I’m changing jobs. This week the new person arrived who will take my place. She’s wonderful. I’m the one that chose her. But, alas, those reasonable facts did not save me from my baby ego. I was caught off guard by, yes, feelings. Yeah, hum along, “feeeelings, whoa, whoa, whoa feeeelings…”
All of a sudden I was feeling bad because of the comparisons I was making: the staff like her better, volunteers too and she’s smarter, nicer, knows a lot more, even prettier. (Hey, these are Junior High emotions so why not?)
But that’s not the worst of it. Yeah, all that baby girl ego, but the worst of it was that I thought I was alone. I thought that having these feelings was some weak part of me, some unsober part of me, some “What a failure in recovery” part of me.
So I began to, sort of, kind of, tell people what I was feeling and people I spoke to all said, “Oh yeah, of course, I totally get it”. And then they told me stories about their job change and all very similar feelings that they had. These were people in recovery and people NOT in recovery. Men, women, managers, teachers, CEO’s.
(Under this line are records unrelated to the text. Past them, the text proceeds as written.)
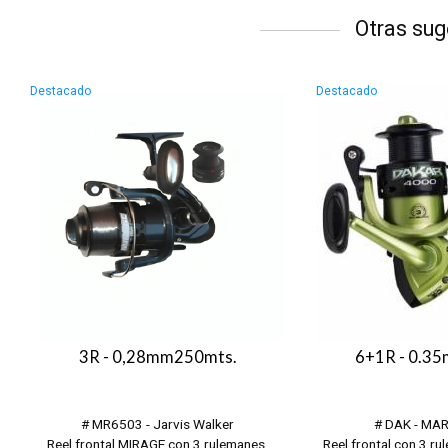
Otras sug
Destacado
Destacado
3R - 0,28mm250mts.
6+1R - 0.3
# MR6503 - Jarvis Walker
# DAK - MA
Reel frontal MIRAGE con 3 rulemanes,
Reel frontal con 3 ru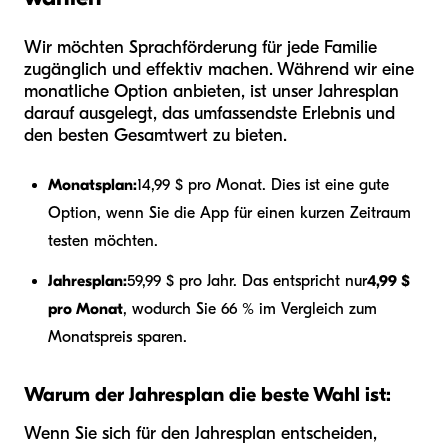
Wir möchten Sprachförderung für jede Familie
zugänglich und effektiv machen. Während wir eine
monatliche Option anbieten, ist unser Jahresplan
darauf ausgelegt, das umfassendste Erlebnis und
den besten Gesamtwert zu bieten.
Monatsplan:
14,99 $ pro Monat. Dies ist eine gute
Option, wenn Sie die App für einen kurzen Zeitraum
testen möchten.
Jahresplan:
59,99 $ pro Jahr. Das entspricht nur
4,99 $
pro Monat
, wodurch Sie 66 % im Vergleich zum
Monatspreis sparen.
Warum der Jahresplan die beste Wahl ist:
Wenn Sie sich für den Jahresplan entscheiden,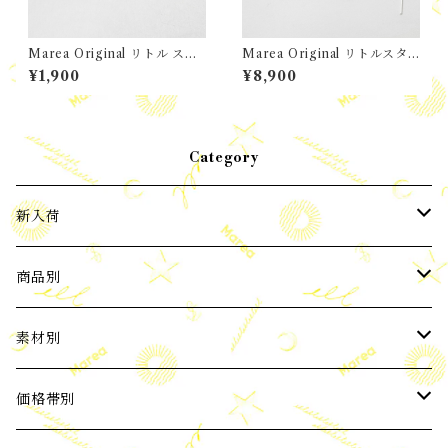
Marea Original リトル スタ
Marea Original リトルスタ
ーフィッシュ ペンダント
ーアメリカンピアス
¥1,900
¥8,900
Category
新入荷
2024年3月新入荷
商品別
2024年4月新入荷
ピアス
素材別
2024年5月新入荷
イヤーカフ
パール
価格帯別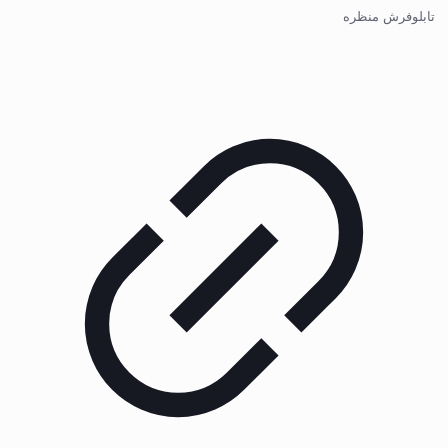
تابلوفرش منظره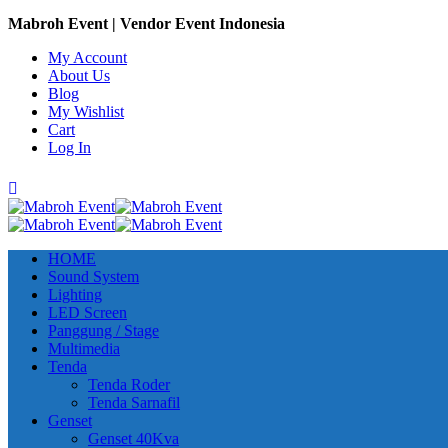
Mabroh Event | Vendor Event Indonesia
My Account
About Us
Blog
My Wishlist
Cart
Log In
HOME
Sound System
Lighting
LED Screen
Panggung / Stage
Multimedia
Tenda
Tenda Roder
Tenda Sarnafil
Genset
Genset 40Kva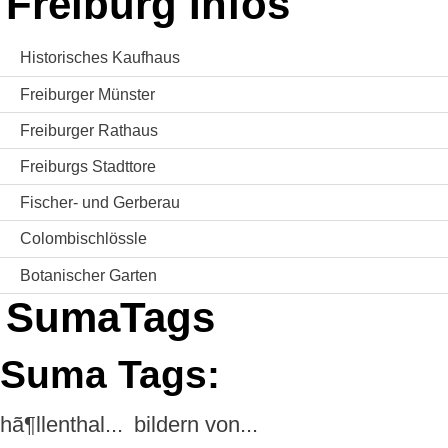
Freiburg Infos
Historisches Kaufhaus
Freiburger Münster
Freiburger Rathaus
Freiburgs Stadttore
Fischer- und Gerberau
Colombischlössle
Botanischer Garten
SumaTags
Suma Tags:
hã¶llenthal...
bildern von...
So it’s not the feelings; it’s the shame about the feelings. The worst of this was not that I felt sad and insecure and displaced but that I felt so much shame for having those feelings! It was the shame that was my undoing.
This is, I think, why it’s so important to tell someone—some safe person—what is going on in our heads. Because it turns out that human beings—very healthy human beings --have all of these feelings. But I am still learning that.